[Stored data entries]

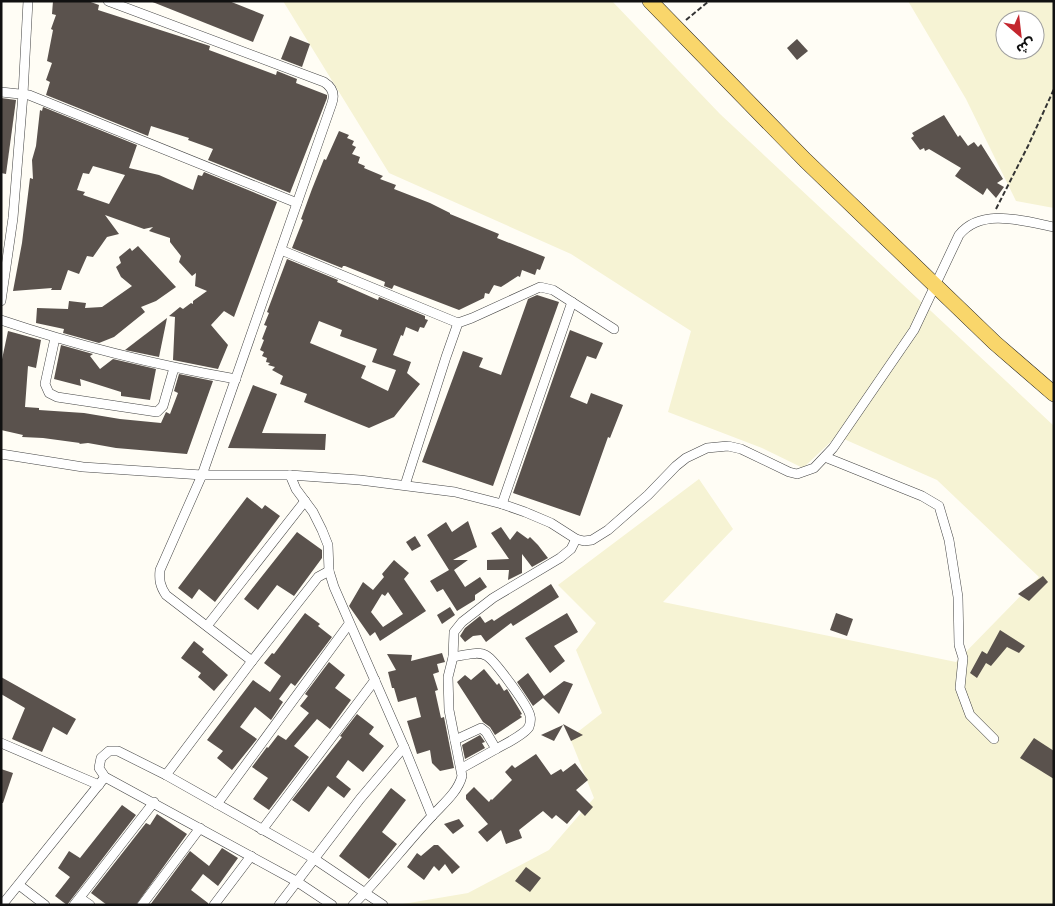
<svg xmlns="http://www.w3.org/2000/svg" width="1055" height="906" font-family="'PT Serif','Noto Sans Arabic',serif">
  <rect width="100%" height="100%" fill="#fffdf5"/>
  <g fill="#f6f3d4" fill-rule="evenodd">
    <path d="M283 1H612L720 114 1054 426V905H397L468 893 549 850 594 798 570 738 602 713 576 650 596 623 558 585 699 479 733 529 663 602 956 662 1039 577 937 480 837 436 803 468 762 448 668 412 691 331 571 254 389 173Z"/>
    <path d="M908 1H1054V208L1016 201 966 99ZM1005 20H1035V50H1005Z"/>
  </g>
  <g fill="#5a524d" fill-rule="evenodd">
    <path d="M53 1H88L99 5 98 10 210 46 209 50 276 75 277 71 297 79 296 83 327 95V98L290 193 208 160 213 149 188 140 189 138 151 126 148 136 46 95 50 82 46 80 52 63 47 61 53 30 51 29 56 15 52 14Z"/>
    <path d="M150 1H229L264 15 253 42Z"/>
    <path d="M290 36 310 44 302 67 281 59Z"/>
    <path d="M797 39 808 51 797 60 787 48Z"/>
    <path d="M1 98 16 100 6 174 1 173Z"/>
    <path d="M43 107 137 145 129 168 159 175 193 190 198 175 202 176 204 172 277 202 234 317 224 311 211 325 228 345 218 369 173 360 175 317 169 316 180 307 183 309 191 303 193 304V301L207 291 195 286 196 273 192 276 179 262 181 256 170 242V238L149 231 153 227 144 229 105 215 119 234 107 237 93 257 87 256 79 274 68 270 61 290H51L52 288 13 291 22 243 30 178 33 179 32 160 36 146 40 110 42 111ZM93 166 125 175 109 204 83 195 85 192 77 190 83 173 89 174Z"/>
    <path d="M944 115 958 137 960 135 968 146 974 142 978 147 981 144 1003 179 997 183 1004 187 996 198 987 188 983 195 955 176 961 168 929 149 925 151 924 148 920 150 911 138 914 136 912 133Z"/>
    <path d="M339 131 349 135 347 138 354 141 352 145 356 147 352 154 360 157 358 163 365 166 364 168 383 176 380 179 396 185 394 189 430 203 450 213V214L499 234 497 238 545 257 540 270 537 269 535 275 522 270 520 277 518 276 501 287 494 285 489 294 485 293 484 298 459 310 394 285 392 289 384 286 385 282 345 266H343L342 268 292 248 303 220 301 219 312 189 324 159 326 160Z"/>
    <path d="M138 246 176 287 156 301 141 307 145 312 114 337 99 343 63 333 64 329 36 323 37 308 68 309 69 301 86 303 85 308 102 307 132 286 121 277 116 267 121 263 119 257 130 248 132 251Z"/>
    <path d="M287 259 338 280 337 282 378 300 379 297 425 316V319L428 320 424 328 420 327 418 332 406 327 403 336 401 335 393 355 411 362 407 373 420 384 394 417 369 428 304 402 307 394 280 384 283 376 272 370 275 367 268 365 270 363 266 362 267 358 262 356 264 352 260 350 264 340 262 339 267 326 264 325 269 313 267 312ZM319 321 342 330 340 336 377 349 372 362 396 370 388 391 361 378 366 366 310 343Z"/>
    <path d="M537 295 559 302 493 486 422 462 463 351 483 358 479 367 501 375 528 299Z"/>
    <path d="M167 318 159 357 125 350 138 340Z"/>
    <path d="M570 330 603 343 596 359 587 356 570 397 587 404 591 393 623 405 610 438 608 437 580 516 513 493Z"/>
    <path d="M8 331 41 340 36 368 28 366 25 407 39 408V410L84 413 120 419 161 423 166 412 170 414 178 393 174 391 179 374 213 381 187 454 116 448 88 443 79 444 80 443 43 438 22 437 23 435 1 430V364Z"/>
    <path d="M61 345 93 354 90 356 100 369 113 359 156 369 150 400 121 396V392L80 379 81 386 54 379Z"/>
    <path d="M253 385 277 394 262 433 326 434 325 450 228 448Z"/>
    <path d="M247 497 262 509 265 505 280 516 215 602 199 589 192 599 178 588Z"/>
    <path d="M468 521 477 547 453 560H468L454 570 465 587 480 577 487 587 475 595V600L457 611 443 589 437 592 430 581 449 570 427 535 446 522 452 532Z"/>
    <path d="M501 527 510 540 517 531 528 539 530 537 538 545 548 558 532 567 522 554V573L508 580 509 570H487V560L509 559 491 533Z"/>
    <path d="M297 532 322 550V558L294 596 277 585 258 610 244 599Z"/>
    <path d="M415 536 421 546 412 551 406 542Z"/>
    <path d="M394 560 409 573 404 579 426 611 380 641 375 632 370 636 349 606 363 582 373 590 384 577 382 574ZM388 592 403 614 383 627 371 612 382 594 385 596Z"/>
    <path d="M1043 576 1048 582 1029 601 1018 594Z"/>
    <path d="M551 584 559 597 513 626 511 623 486 642 481 635 473 636 465 642 460 636 465 628 480 616 485 623 492 619 494 621Z"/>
    <path d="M450 607 455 615 442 624 437 615Z"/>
    <path d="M305 613 320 624 318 626 332 637 295 686 291 683 279 699 283 702 271 720 255 707 240 727 257 739 232 770 217 758 223 751 207 740 253 680 270 692 281 676 264 663 272 653 274 654Z"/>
    <path d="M567 613 578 632 554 646 565 661 550 673 525 638Z"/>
    <path d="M836 613 853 619 847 636 830 630Z"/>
    <path d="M1000 630 1025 646 1019 653 1007 647 991 666 986 663 977 678 970 673 982 651 987 654Z"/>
    <path d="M194 641 204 649 202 652 228 675 214 691 198 677 201 673 181 658Z"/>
    <path d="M442 653 445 662 437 664 439 672 433 674 438 690 435 691 441 718 444 717 454 768 440 771 432 763 430 750 417 754 407 721 421 717 416 697 398 702 394 688H392L388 672 396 670 387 654 412 655 411 661Z"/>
    <path d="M329 662 345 675 335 688 351 700 330 729 317 719 294 746 309 757 269 810 253 799 268 778 252 767 267 747 268 748 278 735 286 740 309 713 300 706 308 696 305 694Z"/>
    <path d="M484 669 497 685 499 683 504 691 507 689 522 714 520 715 522 717 495 735 490 727 483 722 457 682 465 675 471 680Z"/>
    <path d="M528 673 544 696 564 681 573 684 559 714 543 698 533 706 517 682Z"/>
    <path d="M1 677 76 719 67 735 53 727 42 752 12 739 25 708 1 694Z"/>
    <path d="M357 714 374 727 369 734 384 746 363 772 348 760 336 777 351 789 344 798 328 786 309 812 292 800 342 737 340 736Z"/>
    <path d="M563 724 583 735 571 741Z"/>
    <path d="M563 725 554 741 541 735Z"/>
    <path d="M480 735 485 742 482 743 485 748 465 759 462 745Z"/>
    <path d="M1034 738 1054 751V779L1020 758Z"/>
    <path d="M536 754 551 775 561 769 563 772 575 763 588 780 576 790 593 807 585 816 579 810 567 824 556 815 552 819 543 811 519 830 522 838 506 844 501 830 487 842 478 832 488 824 466 799V795L474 787 489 802 491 799 492 800 512 780 505 772 512 765 515 768Z"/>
    <path d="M1 769 13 773 3 803H1Z"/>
    <path d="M391 788 406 800 382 832 397 844 369 879 339 856Z"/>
    <path d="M122 805 136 815 67 905 55 896 70 877 58 868 69 851 80 858Z"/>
    <path d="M157 814 187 834 136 905H107L91 893 146 823 150 825Z"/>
    <path d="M459 819 464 826 453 834 444 824Z"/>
    <path d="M434 845H438L460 867 452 874 445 864 439 871 434 866 424 880 407 867 417 853 421 856Z"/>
    <path d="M222 848 238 858 218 886 203 874 191 890 208 903V905H150L190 851 209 866Z"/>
    <path d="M526 867 541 878 530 892 515 881Z"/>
  </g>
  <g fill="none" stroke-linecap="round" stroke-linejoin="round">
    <g stroke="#444" stroke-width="10">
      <g id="minor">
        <path d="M108 1 324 82C332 87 335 94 332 103L202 475 160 570C159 580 160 586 166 595L252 661"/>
        <path d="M1 92 29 95 297 203"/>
        <path d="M281 250 458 323"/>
        <path d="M1 301 13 218 23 94 28 1"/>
        <path d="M1 320C78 346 156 365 236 379"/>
        <path d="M55 338 45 384 49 393 57 397 157 412 163 406 174 368"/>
        <path d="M1 454 83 467 202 475H290L360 480 455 492 502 504 525 512 551 523 576 539 584 541 592 540 608 530 648 495 676 466 686 458 707 448 728 446 741 449 789 472 797 474 814 468 833 448 914 330 959 235C981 207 1024 221 1054 227"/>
        <path d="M825 457 922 496 939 506 949 540 958 597 959 645 963 658 960 688 970 715 994 739"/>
        <path d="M290 475 296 489 313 512 322 530 328 545 329 571 334 587 404 747 432 816C405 845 381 877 353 905"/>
        <path d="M405 485 446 357 458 323 472 318 540 287 553 290 614 329"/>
        <path d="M502 504 572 302"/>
        <path d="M207 626 305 501"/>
        <path d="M453 657C463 656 478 650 487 656 495 661 529 707 530 716 531 719 530 724 529 727 524 735 505 744 496 749"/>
        <path d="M455 740 481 728 486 732 496 749 462 768"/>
        <path d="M1 743 99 785"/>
        <path d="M166 775 252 661 318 577 329 571"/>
        <path d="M217 804 349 624"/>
        <path d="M432 816C443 804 458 792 462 776L449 710 448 677 453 657 454 632 462 622 493 598 560 558 571 549 576 539"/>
        <path d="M262 830 375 680"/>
        <path d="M19 885 45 905"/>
        <path d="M80 898 90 905"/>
        <path d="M2 905 105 777"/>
        <path d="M74 905 154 802"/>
        <path d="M142 905 200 828"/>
        <path d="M214 905 251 856"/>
        <path d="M279 905 360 799 404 747"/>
        <path d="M332 905 296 881 105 777 99 768 101 758 109 751H118L166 775 313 858 383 905"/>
      </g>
    </g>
    <g stroke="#222" stroke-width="16">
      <path id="primary" d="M650 1 805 160 995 343 1054 394"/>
    </g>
    <g stroke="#333" stroke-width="2" stroke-dasharray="5 2.5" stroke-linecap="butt">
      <path d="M686 20 709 1"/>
      <path d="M996 209 1028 146 1054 89"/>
    </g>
    <use href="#minor" stroke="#fff" stroke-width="9"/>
    <use href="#primary" stroke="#f9d66b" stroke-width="15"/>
  </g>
  <rect width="1055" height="906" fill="none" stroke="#111111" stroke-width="5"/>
  <g transform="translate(1020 35) rotate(152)"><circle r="24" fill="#ffffff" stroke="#a0a0a0"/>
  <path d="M0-4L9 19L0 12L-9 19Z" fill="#c4262e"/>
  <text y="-8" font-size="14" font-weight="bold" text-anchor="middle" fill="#111111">ش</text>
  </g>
</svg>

■ Exercise prompt
Return exactly the lines in the records above, beginning with the one that holds "805 160 995" and ending with the last.

■ Output of the task
      <path id="primary" d="M650 1 805 160 995 343 1054 394"/>
    </g>
    <g stroke="#333" stroke-width="2" stroke-dasharray="5 2.5" stroke-linecap="butt">
      <path d="M686 20 709 1"/>
      <path d="M996 209 1028 146 1054 89"/>
    </g>
    <use href="#minor" stroke="#fff" stroke-width="9"/>
    <use href="#primary" stroke="#f9d66b" stroke-width="15"/>
  </g>
  <rect width="1055" height="906" fill="none" stroke="#111111" stroke-width="5"/>
  <g transform="translate(1020 35) rotate(152)"><circle r="24" fill="#ffffff" stroke="#a0a0a0"/>
  <path d="M0-4L9 19L0 12L-9 19Z" fill="#c4262e"/>
  <text y="-8" font-size="14" font-weight="bold" text-anchor="middle" fill="#111111">ش</text>
  </g>
</svg>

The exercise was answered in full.